Y gracias, Señor, por haberla cuidado con tanto amor en sus últimos días. Porque cuando pensamos que lo que andaba mal en su cabecita podría ser Alzheimer me di cuenta que existen cosas peores que la muerte y que ella siempre lo supo, porque me dijo que cuando llegara su momento quería poder irse rápido y sin perder su memoria. ¿Sabés por qué deseaba eso, Señor? Claro que sabés… “porque quiero poder entregar mi vida a Jesús una vez más antes de morir”. Gracias por permitir ese diagnóstico errado, porque cuando la maldita resonancia nos contó la verdad, que la abuela se nos iba en horas, el dolor de perderla tuvo, incluso, saborcito a alivio. Gracias por permitir, Señor, que su deseo se cumpliera. Antes de que su cabecita dejara de vivir, ella cantó himnos en alemán, en castellano, oró por ella, por mi abuelo y por sus nietos. Estoy seguro, mi Señor, que pudo entregarse una vez más a vos en ese momento, justo antes de dejar de ser.

Quiero agradecerte, Señor, por haberme dado la oportunidad de haber sido yo el que acomodaba su cabello (ese cabello lacio que tanto dolores de cabeza le traía para peinarlo) cuando suspiró por última vez y por haberme dado la chance de despedirme de ella el día anterior. No fue el mejor lugar, lo sé, pero el tiempo que nos quedaba era poco y nos acabábamos de enterar. Yo corrí hasta la ambulancia en donde estaba ella esperando para ser trasladada luego de esa maldita resonancia. Ella me vio llegar y sonrió. Estaba asustada. Me agarró el brazo y lo abrazó apretándolo junto a su pecho. “Mi nieto”, dijo, no con su voz de siempre porque ya le costaba hablar, pero sí con el mismo amor que ni todos los derrames cerebrales del mundo podrían apagar. Y después, mi abuela, giró su cabeza y buscó a las enfermeras para presentarme. “Este es mi nieto” dijo, orgullosa de mí, porque siempre me hacía sentir que estaba orgullosa de mí, “Este es mi nieto” les dijo otra vez. Hablamos otro poquito, yo le hice algún chiste, ella sonrió… y cuando estaba por irse le di un hermoso beso, el último estando ella consciente, y le pude decirle cuánto la quiero, porque aunque ya no esté la sigo queriendo. Después, al día siguiente, volví a darle otros besos, pero ya no sé si ella estaba todavía en su cuerpo, que respiraba, pero ya descansaba.

Quiero agradecerte, Señor, por todo el amor que demostraste en estos días. Primero me enojé con vos por la injusticia de hacerla sufrir una enfermedad cruel como el Alzheimer. Ella no se lo merecía. Pero, después, como siempre, me hiciste ver cuán sabios son tus caminos y cuán poca fe es mi fe y mi confianza.

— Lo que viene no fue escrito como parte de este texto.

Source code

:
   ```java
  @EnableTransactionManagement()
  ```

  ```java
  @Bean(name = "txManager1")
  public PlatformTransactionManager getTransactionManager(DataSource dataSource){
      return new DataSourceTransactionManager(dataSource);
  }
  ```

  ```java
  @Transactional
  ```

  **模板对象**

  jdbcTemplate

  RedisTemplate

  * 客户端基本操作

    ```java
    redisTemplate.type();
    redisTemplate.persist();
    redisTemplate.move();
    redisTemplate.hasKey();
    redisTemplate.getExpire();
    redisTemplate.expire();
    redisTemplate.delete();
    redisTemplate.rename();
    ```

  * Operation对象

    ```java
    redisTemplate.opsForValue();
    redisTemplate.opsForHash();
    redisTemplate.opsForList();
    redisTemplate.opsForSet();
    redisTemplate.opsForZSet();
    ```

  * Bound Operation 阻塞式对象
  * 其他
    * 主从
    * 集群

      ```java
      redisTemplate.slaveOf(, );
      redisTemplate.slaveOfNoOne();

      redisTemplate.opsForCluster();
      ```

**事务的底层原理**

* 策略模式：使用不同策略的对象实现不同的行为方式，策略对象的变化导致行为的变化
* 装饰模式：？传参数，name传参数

Gracias, Señor, por tanto cuidado. Gracias por mi abuela.

Yo tengo la sospecha, Señor, que el Cielo debe tener el mismo olorcito a la casa de mi abuela. Que los ángeles debían envidiar sus ojos azules y brillosos, pícaros, profundos y honestos. Que apoyar la cabeza en una nube debe ser igual que dormir en su regazo. Sospecho que las melodías celestiales deben tener el eco de su voz. Esas son sospechas mías, sospechas de nieto mamengo. Pero no me queda una duda, ni una pequeña siquiera, Señor, que esos ojos volverán a brillar cuando vengas en gloria y su voz se escuchará dando cantos de alabanzas cuando suenen tus trompetas.

Por eso, Padre, te pido nos colmes de tu Espíritu Santo, a mí y a mi familia, para que podamos ser como ella y reflejarte en cada paso que demos, en cada gesto hagamos, en cada cosa que realicemos, y que podamos entregarnos a vos en cada momento de nuestras vidas, Padre, para que podamos correr a abrazarla una vez más en ese Glorioso día de la resurrección.

Mi corazón quebrantado por su ausencia pide tu consuelo. Quédate, Señor, con todos aquellos que fueron tocados por su amor y que van a extrañarla tanto, en especial mi abuelo Bernado, su compañero de caminos durante 63 años de amor, sus hijas Mirta, mi vieja, y Clelia, y todos nosotros, sus nietos amados. Bendícenos. Danos la fuerza para seguir sin ella.

Pido todo esto y sé que no lo merezco, Padre. Pero conozco los méritos de Jesús, el que venció a la muerte en la cruz, de una vez y para siempre y en su nombre elevo esta oración. Amén.